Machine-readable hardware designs

--*--

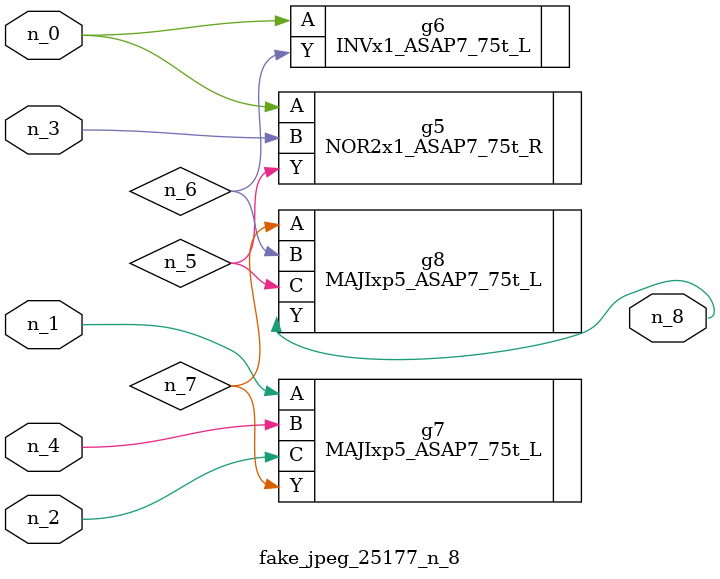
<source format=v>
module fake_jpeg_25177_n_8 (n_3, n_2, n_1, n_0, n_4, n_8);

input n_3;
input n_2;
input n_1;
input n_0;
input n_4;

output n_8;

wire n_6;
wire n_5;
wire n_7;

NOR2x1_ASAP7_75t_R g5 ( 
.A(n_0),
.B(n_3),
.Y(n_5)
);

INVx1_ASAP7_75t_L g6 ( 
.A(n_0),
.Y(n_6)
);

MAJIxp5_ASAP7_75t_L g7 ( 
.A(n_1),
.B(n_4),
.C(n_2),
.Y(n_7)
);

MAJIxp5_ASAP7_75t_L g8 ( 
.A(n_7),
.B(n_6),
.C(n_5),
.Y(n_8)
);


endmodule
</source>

--*--

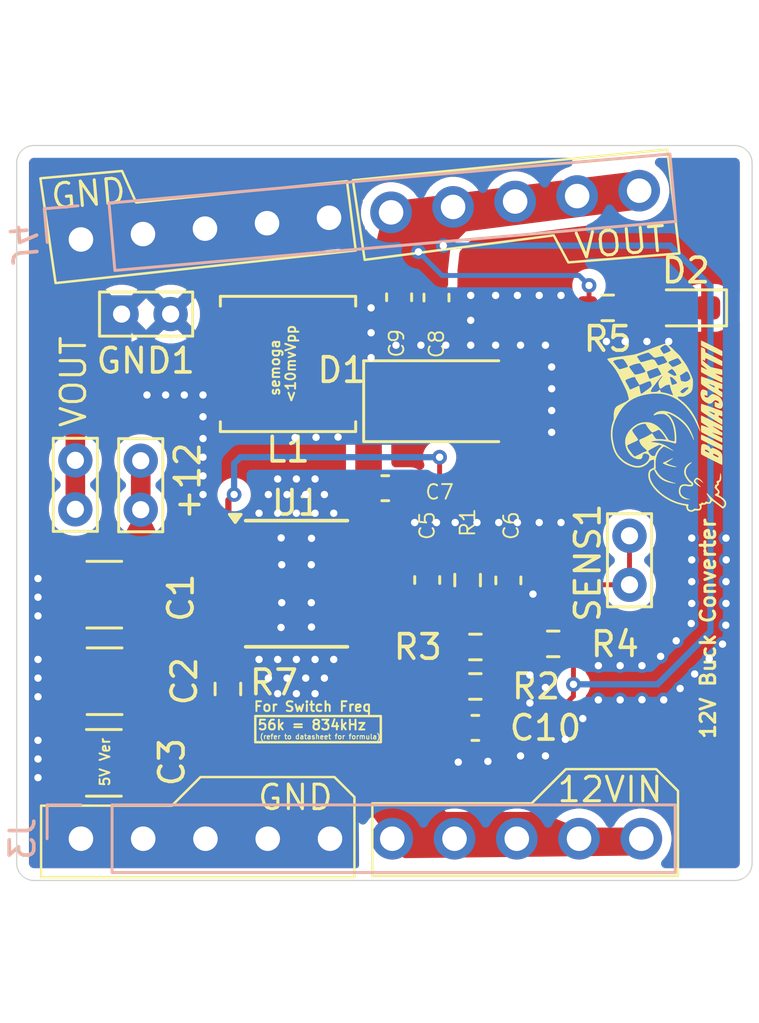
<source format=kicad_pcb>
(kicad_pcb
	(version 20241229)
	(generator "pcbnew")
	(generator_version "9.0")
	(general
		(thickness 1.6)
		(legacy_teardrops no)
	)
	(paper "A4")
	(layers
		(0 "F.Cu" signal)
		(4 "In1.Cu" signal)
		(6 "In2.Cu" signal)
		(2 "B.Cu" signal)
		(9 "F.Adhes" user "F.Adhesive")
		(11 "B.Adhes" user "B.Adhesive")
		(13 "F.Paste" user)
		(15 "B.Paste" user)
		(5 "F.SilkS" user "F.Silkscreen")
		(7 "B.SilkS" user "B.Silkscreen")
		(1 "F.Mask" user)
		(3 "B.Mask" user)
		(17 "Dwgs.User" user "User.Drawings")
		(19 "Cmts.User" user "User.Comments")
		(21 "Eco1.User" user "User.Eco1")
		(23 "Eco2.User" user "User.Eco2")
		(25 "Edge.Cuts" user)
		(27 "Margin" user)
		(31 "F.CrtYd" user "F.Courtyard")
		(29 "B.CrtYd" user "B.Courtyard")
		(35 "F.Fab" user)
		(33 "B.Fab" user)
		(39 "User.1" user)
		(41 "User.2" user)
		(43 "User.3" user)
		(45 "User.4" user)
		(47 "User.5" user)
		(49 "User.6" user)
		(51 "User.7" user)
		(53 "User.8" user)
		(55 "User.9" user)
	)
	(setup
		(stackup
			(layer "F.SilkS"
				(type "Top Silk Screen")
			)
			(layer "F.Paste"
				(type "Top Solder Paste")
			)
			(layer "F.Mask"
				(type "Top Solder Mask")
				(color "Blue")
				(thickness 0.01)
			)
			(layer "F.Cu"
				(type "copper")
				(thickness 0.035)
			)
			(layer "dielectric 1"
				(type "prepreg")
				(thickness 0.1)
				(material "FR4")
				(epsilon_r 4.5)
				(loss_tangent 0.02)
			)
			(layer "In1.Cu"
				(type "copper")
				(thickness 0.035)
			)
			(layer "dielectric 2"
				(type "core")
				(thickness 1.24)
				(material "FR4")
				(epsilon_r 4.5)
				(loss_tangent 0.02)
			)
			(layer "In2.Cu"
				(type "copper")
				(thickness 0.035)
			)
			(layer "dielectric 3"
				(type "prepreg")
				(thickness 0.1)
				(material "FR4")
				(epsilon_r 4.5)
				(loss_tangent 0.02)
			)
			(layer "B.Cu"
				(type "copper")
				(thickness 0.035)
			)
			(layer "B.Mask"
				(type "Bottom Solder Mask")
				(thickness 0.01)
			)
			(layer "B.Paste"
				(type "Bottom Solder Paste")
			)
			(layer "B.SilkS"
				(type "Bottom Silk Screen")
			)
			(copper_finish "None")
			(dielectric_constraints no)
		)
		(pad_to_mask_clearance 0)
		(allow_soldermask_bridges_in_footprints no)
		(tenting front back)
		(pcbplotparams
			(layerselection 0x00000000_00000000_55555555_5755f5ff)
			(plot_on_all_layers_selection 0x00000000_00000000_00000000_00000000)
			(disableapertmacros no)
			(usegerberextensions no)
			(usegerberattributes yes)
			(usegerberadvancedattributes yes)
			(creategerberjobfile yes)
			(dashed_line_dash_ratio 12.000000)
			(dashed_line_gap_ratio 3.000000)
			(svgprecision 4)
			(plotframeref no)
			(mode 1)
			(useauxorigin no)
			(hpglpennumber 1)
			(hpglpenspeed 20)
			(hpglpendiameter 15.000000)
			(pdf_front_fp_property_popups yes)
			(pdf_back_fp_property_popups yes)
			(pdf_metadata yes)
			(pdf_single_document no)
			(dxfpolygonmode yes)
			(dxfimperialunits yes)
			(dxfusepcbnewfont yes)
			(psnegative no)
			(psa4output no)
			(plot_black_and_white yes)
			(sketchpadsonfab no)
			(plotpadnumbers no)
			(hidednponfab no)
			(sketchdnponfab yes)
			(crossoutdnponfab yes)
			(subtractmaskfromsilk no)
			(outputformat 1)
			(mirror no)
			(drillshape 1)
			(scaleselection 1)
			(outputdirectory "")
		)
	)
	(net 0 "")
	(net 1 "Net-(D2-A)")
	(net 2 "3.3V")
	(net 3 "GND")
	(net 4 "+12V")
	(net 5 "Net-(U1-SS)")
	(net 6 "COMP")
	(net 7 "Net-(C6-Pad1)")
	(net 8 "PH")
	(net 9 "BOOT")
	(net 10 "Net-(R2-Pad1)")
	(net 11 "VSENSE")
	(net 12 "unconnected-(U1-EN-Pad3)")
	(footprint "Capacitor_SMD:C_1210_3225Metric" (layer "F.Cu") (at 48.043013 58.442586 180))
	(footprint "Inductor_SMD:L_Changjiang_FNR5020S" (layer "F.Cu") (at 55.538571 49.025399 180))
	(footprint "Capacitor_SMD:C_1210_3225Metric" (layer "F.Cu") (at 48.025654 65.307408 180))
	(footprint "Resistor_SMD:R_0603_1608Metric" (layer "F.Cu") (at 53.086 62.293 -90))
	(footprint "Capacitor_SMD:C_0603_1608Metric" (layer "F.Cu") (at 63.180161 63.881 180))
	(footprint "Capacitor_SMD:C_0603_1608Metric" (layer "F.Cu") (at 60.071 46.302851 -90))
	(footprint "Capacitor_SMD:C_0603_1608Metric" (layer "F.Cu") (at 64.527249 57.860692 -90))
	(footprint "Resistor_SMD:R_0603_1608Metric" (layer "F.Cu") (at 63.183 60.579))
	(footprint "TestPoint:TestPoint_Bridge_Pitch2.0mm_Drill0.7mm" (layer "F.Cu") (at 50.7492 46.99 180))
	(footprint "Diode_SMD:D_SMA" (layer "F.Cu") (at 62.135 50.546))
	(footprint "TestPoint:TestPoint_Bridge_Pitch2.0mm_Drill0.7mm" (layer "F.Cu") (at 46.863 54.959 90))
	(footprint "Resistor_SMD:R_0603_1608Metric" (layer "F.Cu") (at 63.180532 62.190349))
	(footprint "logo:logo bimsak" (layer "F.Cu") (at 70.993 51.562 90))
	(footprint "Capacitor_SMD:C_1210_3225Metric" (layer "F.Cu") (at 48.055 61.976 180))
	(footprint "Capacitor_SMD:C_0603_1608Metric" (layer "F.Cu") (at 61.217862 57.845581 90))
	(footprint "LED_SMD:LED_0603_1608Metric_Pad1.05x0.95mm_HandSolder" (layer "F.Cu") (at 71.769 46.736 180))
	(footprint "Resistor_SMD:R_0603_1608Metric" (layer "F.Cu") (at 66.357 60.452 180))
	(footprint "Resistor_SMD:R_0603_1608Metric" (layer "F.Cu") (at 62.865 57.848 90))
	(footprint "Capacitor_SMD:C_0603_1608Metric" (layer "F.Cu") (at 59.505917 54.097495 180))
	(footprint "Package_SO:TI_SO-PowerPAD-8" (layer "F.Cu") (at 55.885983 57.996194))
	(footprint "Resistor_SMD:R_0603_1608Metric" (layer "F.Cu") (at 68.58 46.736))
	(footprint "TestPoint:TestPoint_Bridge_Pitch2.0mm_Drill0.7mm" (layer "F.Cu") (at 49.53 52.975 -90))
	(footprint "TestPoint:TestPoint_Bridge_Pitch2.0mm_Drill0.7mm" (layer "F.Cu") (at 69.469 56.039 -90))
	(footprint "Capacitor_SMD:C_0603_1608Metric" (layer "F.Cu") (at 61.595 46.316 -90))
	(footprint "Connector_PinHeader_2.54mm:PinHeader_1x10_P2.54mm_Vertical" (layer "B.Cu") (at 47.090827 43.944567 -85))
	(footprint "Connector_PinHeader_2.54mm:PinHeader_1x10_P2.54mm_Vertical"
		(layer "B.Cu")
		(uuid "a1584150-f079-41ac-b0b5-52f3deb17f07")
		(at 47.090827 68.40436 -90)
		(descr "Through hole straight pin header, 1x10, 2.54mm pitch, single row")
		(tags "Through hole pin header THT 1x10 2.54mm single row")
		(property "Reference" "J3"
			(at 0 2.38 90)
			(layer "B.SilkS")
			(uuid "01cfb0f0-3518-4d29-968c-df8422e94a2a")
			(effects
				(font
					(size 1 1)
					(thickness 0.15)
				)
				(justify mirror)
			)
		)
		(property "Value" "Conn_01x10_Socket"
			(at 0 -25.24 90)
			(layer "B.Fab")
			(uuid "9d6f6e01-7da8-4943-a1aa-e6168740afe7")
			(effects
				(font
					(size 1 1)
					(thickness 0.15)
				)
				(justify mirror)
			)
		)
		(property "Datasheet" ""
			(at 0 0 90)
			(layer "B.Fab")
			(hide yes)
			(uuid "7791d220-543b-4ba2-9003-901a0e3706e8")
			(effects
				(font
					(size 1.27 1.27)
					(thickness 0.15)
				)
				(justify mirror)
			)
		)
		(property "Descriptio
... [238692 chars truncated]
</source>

--*--

Problem description = Using the data above, count the lines that hold the string "SilkS". Report the number and nothing else.

Written response = 5